ACTIVITY LIST:
1. In the article on the Syphon comic series, what job does Sylas hold?
2. From the article on the Syphon comic series, extract the passage starting with "Publication information" and going on through "John Kalisz (#1-7)".

DOCUMENT SECTION:
+ + + +
- Cover to Syphon

Publication information
- Publisher: Top Cow Productions (Image Comics)
- Format: Limited series
- Publication date: July 2021 – February 2024
- No. of issues: 7

Creative team
- Created by: Mohsen Ashraf
- Written by: Mohsen Ashraf (#1-7) Patrick Meaney (#1-3) Arish Akanda (#4-7)
- Artist(s): Jeff Edwards (#1-3) Thomas Hedglen (#4-7)
- Inker(s): Jeff Edwards (#1-3) Mostafa Moussa (#4-7)
- Colorist: John Kalisz (#1-7)

= Syphon (comic series) =

Image Comics series by Mohsen Ashraf

Syphon is a fantasy-noir comic series about a supernatural empath, Sylas, who comes to wield an ancient power to heal the suffering of others at the cost of carrying that pain himself.

The series was created by Mohsen Ashraf and published by Image Comics under the Top Cow imprint. The first volume was released in December 2021 and collects the first three issues. It was met with critical acclaim and was nominated for Best Series and Best Artist in the 2022 Ringo Awards, with Sylas selected as Fan Favorite Hero.

A second volume was released in May 2024, collecting the next four issues in the series.

==Plot==
The story takes place in New York City with Sylas, an EMT, chosen by an ancient power to be its next wielder. This gives him the ability to see the suffering in others and 'syphon' it away. Reeling from this supernatural transference, Sylas inadvertently uses the power on his neighbor, Livia, bringing her instant relief by taking on her burdens. The two grow close and eventually start dating.

Sylas continues employing his powers on and off work, healing the miseries of others to his own detriment. It slowly eats away at him, miring him in depression and damaging his mental health and relationships. One night after an argument with Livia, he unleashes a powerful psychic blast against a man who assaults him on the streets.
+ + + +
RECORDS:

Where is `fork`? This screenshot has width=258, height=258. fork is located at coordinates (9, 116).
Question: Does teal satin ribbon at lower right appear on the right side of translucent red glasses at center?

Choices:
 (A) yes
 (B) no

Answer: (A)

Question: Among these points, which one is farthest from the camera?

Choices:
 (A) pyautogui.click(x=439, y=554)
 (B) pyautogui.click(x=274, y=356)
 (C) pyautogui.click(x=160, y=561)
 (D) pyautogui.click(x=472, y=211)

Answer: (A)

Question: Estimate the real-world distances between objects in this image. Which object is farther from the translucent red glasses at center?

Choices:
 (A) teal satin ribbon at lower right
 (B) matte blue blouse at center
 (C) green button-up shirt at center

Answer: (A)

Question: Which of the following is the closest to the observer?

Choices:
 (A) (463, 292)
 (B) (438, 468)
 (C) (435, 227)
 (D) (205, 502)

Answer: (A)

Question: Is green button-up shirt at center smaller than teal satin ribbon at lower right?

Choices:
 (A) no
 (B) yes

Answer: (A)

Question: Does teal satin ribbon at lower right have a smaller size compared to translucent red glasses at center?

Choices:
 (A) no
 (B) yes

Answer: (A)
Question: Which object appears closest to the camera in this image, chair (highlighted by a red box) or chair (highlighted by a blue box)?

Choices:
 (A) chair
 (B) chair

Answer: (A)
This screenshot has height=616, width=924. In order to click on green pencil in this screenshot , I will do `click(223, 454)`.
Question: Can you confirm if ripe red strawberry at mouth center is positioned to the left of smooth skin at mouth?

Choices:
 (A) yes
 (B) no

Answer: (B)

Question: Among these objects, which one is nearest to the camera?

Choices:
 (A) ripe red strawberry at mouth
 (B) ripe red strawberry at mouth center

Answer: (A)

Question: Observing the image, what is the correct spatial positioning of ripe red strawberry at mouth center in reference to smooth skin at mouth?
+ + + +
RESULTS FOR THE EXERCISE:
1. He is an EMT.

2.
Publication information
- Publisher: Top Cow Productions (Image Comics)
- Format: Limited series
- Publication date: July 2021 – February 2024
- No. of issues: 7

Creative team
- Created by: Mohsen Ashraf
- Written by: Mohsen Ashraf (#1-7) Patrick Meaney (#1-3) Arish Akanda (#4-7)
- Artist(s): Jeff Edwards (#1-3) Thomas Hedglen (#4-7)
- Inker(s): Jeff Edwards (#1-3) Mostafa Moussa (#4-7)
- Colorist: John Kalisz (#1-7)